Mathematical maturity, some abstract algebra

Students will be evaluated via the following three tools, each of which will count for one third of the final
evaluation.
• weekly homework: problem sets combining conceptual exercises and explicit computations to help promote mastery of key tools and ideas. To encourage the development of mathematical prose skills, these homework sets should be written out formally and typeset using TeX or a similar tool.
• in-class presentations: one or more lecture-style presentation(s) of proofs, applications, computations, or reading to encourage deep engagement with the course material and development of a clear and organized mathematical presentation style.
• survey article: a longer piece of mathematical prose that presents a theorem or application. The topic should be directly related to the main focus of the course but not explicitly covered during classtime. This should include all important background material, properly referenced, and be professionally organized and typeset. No original research will be required or expected.
More detailed rubrics for these evaluative instruments will be distributed near the beginning of the semester.

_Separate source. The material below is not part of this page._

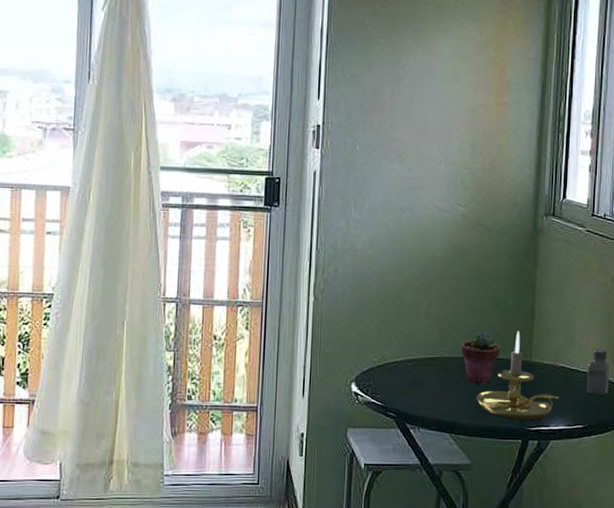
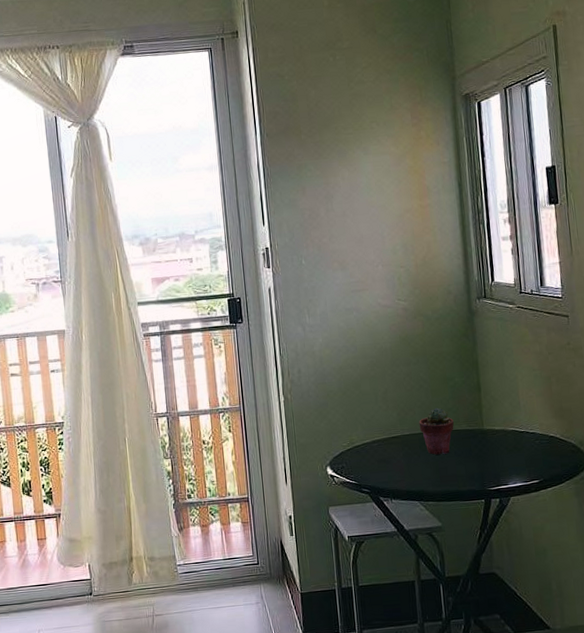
candle holder: present [476,331,560,421] -> none [438,404,514,483]
saltshaker: present [586,348,610,397] -> none [535,410,557,452]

• C. Weibel, An introduction to homological algebra, Cambridge
An Introduction to Homological Algebra (2/E), J. Rotman, Springer
• The nlab: https://ncatlab.org/nlab

Categories, Functors, Natural transformations of functors, Functor category, Limits and col- imits, Adjoint functors, Monads/Comonads, Universal morphisms, Yoneda lemma and representable functors, Yoneda embeddings, Ends and coends, Left and right Kan extension. Monoidal categories, Enriched categories, 2-category machine, Abelian categories, Category of modules over a ring, Chain and cochain complexes over abelian categories, Triangulated categories, Homology and cohomology functors, Localizations of triangulated category, Verdier quotient, tensor triangulated categories, Projective and injective resolutions. Ext and Tor, Homotopy category of chain complexes, Gabriel-Zysman localizations and, Derived category of abelian category, Derived functors, Sheaf cohomologies, Closed symmetric monoidal structure of derived category of quasi-coherent sheaves, , t-structures in triangulated category, Yoga of Grothendieck’s six functors, etc.

Classtime will be used for the following purposes:
• traditional lecture
• presentations by students • discussion and questions

In order to get the most out of class, you will all have to:
• do assigned reading in advance, so that we can isolate potential areas of difficulty and use class time effectively,
• complete homework assignments on time in order to verify and maintain your level of comprehension,
• engage actively with both reading and homework so that you are ready with questions and answers
during class time,
• carefully and diligently prepare for in-class presentations so that other students can benefit from
your presentations,
• actively provide useful critical feedback to your fellow students about their presentations so that
they can improve their presentation styles, and
• begin work on your survey article well in advance in order to have enough time to read, understand,
write, and revise.
This class aims to be an inclusive environment. Harassment will not be tolerated.